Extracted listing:
━━━━━━━━━━

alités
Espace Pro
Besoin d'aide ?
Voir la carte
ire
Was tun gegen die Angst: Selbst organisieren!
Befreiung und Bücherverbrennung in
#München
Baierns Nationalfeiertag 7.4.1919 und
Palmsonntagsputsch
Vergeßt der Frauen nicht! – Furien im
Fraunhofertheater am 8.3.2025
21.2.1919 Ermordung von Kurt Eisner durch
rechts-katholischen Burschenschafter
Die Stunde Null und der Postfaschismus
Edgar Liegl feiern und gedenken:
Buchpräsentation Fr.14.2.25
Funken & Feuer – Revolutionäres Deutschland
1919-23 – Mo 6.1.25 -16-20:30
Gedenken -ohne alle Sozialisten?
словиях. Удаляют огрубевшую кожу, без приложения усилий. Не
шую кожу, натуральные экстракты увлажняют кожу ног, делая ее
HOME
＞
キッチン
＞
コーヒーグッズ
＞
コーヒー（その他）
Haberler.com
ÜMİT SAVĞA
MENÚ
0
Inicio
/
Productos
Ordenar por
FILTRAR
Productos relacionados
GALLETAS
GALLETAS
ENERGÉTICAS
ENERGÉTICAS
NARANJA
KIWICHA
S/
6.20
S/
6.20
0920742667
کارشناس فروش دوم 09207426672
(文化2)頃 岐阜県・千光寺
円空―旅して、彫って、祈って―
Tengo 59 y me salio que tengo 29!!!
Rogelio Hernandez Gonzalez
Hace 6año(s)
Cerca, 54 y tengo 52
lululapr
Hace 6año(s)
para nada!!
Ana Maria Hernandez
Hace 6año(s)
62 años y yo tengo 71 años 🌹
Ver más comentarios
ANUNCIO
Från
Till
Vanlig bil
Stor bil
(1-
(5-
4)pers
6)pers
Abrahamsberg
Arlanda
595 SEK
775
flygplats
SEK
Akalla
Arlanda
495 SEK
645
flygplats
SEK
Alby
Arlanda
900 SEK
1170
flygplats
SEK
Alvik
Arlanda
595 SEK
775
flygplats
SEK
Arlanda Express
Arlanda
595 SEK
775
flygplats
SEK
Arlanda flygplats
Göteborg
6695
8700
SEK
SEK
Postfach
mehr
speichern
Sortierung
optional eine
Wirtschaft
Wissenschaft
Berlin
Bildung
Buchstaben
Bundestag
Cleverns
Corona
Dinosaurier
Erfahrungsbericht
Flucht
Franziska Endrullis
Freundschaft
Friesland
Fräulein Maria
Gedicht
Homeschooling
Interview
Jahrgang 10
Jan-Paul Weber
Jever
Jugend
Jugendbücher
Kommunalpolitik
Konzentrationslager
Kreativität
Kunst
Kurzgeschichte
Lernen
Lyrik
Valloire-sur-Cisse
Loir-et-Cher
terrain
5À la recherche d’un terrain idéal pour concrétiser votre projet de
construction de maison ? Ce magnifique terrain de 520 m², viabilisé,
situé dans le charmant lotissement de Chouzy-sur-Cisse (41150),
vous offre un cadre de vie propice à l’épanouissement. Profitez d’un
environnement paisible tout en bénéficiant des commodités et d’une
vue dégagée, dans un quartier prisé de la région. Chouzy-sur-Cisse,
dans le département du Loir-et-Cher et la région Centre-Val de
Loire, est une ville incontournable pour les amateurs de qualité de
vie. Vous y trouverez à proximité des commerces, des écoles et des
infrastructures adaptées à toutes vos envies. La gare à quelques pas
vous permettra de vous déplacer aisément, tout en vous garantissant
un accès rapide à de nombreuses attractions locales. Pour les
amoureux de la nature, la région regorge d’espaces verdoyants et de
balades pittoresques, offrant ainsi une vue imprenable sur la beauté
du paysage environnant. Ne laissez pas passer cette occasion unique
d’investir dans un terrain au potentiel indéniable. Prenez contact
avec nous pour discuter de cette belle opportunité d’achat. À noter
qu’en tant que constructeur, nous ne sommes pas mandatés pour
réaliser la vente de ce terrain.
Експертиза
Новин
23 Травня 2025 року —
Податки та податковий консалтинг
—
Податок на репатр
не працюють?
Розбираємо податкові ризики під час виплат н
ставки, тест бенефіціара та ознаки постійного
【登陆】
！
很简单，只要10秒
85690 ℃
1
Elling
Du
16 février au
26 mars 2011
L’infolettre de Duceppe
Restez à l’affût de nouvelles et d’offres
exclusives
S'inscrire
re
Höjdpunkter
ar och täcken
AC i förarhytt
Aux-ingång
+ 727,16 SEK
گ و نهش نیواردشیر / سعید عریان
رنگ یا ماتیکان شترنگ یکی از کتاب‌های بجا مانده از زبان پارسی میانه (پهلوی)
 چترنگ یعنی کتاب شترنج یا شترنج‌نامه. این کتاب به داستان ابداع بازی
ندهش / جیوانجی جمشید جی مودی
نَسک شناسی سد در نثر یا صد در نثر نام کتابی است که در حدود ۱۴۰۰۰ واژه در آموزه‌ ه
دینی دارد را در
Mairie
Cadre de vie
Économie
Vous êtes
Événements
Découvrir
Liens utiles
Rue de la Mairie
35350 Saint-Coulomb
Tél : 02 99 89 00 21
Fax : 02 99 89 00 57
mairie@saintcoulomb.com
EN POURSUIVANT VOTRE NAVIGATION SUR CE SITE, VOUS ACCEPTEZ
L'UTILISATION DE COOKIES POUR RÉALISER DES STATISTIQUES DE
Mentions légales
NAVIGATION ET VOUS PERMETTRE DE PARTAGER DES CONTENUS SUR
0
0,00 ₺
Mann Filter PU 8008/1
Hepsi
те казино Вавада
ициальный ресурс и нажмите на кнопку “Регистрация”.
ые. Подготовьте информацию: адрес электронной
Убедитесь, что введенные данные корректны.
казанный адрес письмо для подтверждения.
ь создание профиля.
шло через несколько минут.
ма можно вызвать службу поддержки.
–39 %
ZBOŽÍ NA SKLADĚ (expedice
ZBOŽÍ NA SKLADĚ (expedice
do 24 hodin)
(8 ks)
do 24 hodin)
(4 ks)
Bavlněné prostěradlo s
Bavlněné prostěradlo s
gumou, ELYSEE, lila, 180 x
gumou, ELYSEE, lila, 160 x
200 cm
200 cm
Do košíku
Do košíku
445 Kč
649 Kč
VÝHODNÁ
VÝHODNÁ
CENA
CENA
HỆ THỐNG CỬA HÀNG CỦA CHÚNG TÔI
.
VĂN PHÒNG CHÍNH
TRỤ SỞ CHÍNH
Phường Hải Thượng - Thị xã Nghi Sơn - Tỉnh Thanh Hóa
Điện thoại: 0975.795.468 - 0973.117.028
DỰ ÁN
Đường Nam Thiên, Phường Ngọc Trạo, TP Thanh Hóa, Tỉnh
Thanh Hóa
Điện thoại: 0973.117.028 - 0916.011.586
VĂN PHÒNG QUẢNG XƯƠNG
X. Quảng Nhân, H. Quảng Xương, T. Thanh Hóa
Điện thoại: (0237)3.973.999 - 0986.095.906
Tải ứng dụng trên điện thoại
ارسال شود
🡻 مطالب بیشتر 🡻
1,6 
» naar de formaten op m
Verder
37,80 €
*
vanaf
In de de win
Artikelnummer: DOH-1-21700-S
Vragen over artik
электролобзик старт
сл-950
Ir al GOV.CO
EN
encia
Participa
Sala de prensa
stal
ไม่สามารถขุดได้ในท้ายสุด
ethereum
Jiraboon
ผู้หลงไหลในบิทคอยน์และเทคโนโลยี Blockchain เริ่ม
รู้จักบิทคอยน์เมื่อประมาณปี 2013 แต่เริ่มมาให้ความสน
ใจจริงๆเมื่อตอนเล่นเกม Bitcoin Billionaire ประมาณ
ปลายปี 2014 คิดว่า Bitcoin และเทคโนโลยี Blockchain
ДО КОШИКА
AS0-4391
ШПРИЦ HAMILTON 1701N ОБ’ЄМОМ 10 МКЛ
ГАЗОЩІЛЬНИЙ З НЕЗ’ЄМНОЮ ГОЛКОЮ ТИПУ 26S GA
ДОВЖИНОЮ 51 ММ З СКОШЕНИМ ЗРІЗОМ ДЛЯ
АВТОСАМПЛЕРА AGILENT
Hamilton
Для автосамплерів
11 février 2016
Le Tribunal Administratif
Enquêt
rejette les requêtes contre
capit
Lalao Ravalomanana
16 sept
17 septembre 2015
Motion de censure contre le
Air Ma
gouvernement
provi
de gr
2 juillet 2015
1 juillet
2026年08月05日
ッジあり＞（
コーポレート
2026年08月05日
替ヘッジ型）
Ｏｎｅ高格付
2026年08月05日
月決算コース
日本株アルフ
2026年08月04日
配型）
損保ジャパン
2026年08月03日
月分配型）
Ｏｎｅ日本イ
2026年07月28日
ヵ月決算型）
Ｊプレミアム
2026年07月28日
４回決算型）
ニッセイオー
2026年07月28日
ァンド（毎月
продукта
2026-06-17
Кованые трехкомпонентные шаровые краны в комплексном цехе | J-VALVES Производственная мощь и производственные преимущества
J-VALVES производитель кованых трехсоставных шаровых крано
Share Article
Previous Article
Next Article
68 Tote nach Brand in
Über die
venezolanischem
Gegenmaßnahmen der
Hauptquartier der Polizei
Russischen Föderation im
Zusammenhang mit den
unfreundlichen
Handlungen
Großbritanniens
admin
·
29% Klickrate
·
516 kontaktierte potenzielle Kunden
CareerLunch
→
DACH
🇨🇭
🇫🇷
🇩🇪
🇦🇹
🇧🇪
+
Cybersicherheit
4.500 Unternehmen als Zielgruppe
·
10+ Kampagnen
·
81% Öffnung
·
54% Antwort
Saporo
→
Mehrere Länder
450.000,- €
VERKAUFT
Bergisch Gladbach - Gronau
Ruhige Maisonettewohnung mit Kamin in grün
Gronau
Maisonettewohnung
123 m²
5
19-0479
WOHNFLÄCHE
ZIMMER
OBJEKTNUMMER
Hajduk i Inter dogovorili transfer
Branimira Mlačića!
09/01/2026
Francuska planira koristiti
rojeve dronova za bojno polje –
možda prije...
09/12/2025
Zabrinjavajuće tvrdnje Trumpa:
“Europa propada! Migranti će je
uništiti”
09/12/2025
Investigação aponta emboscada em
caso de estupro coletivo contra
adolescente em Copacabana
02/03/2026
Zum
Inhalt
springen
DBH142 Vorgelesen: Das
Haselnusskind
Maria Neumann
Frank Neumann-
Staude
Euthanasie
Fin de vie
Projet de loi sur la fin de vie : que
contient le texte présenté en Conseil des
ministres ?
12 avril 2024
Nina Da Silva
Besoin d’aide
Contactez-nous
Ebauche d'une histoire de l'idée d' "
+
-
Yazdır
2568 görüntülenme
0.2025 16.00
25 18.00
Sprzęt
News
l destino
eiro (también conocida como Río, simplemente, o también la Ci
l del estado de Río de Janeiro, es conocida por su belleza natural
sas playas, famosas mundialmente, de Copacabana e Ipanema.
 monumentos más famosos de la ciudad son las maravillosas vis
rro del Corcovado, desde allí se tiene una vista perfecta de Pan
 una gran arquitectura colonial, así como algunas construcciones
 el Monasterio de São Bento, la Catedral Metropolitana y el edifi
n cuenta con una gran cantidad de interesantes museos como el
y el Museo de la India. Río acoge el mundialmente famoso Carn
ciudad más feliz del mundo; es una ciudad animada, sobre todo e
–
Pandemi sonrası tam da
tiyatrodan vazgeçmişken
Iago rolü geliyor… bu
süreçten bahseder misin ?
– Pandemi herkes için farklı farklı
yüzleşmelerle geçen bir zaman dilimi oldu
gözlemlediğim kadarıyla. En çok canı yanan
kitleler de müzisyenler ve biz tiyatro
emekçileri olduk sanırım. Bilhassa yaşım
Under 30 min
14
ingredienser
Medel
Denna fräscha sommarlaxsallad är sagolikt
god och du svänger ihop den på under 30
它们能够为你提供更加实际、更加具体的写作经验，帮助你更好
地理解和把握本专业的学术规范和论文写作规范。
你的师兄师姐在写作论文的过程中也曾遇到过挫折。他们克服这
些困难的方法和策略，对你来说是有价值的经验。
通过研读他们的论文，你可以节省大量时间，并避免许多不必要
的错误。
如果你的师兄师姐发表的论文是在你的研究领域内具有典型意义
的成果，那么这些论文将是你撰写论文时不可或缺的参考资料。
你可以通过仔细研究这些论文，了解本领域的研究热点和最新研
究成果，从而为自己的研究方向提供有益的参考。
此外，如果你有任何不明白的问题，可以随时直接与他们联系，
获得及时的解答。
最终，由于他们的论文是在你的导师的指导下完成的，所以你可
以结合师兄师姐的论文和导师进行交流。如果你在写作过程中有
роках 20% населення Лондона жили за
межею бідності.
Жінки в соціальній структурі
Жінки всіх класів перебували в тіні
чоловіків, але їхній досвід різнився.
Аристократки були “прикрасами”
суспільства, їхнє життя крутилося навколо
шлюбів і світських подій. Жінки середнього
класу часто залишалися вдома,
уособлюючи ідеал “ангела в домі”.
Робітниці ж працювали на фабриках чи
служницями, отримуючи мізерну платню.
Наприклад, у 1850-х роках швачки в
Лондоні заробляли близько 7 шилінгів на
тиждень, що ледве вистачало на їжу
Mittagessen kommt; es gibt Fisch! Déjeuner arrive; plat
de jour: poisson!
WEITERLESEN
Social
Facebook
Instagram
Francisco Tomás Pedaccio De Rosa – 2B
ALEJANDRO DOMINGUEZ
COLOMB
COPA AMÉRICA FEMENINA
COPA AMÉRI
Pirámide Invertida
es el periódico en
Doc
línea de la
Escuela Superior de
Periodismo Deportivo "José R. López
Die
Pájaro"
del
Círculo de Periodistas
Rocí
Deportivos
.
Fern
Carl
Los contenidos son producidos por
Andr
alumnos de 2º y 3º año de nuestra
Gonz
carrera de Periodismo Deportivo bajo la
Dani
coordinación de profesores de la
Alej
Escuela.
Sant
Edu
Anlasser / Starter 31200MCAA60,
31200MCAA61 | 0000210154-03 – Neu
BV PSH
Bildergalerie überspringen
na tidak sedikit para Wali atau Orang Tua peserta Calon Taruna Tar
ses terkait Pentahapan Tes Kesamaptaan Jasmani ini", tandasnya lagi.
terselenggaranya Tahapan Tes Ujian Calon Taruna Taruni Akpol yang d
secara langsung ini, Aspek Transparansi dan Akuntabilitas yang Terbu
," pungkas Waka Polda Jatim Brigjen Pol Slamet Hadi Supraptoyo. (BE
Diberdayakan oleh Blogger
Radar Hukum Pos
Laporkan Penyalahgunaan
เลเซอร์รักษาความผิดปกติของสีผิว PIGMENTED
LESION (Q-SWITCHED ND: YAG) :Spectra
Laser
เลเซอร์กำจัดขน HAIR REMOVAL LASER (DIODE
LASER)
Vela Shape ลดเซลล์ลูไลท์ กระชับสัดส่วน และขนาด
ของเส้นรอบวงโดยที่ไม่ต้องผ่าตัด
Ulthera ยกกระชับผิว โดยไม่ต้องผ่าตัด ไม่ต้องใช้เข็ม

━━━━━━━━━━

What the exercise asks:
Write out the lines of the listing above without any changes, from its first line through the line containing "Gedenken -ohne alle Sozialisten?", including both of those lines.

Written response:
alités
Espace Pro
Besoin d'aide ?
Voir la carte
ire
Was tun gegen die Angst: Selbst organisieren!
Befreiung und Bücherverbrennung in
#München
Baierns Nationalfeiertag 7.4.1919 und
Palmsonntagsputsch
Vergeßt der Frauen nicht! – Furien im
Fraunhofertheater am 8.3.2025
21.2.1919 Ermordung von Kurt Eisner durch
rechts-katholischen Burschenschafter
Die Stunde Null und der Postfaschismus
Edgar Liegl feiern und gedenken:
Buchpräsentation Fr.14.2.25
Funken & Feuer – Revolutionäres Deutschland
1919-23 – Mo 6.1.25 -16-20:30
Gedenken -ohne alle Sozialisten?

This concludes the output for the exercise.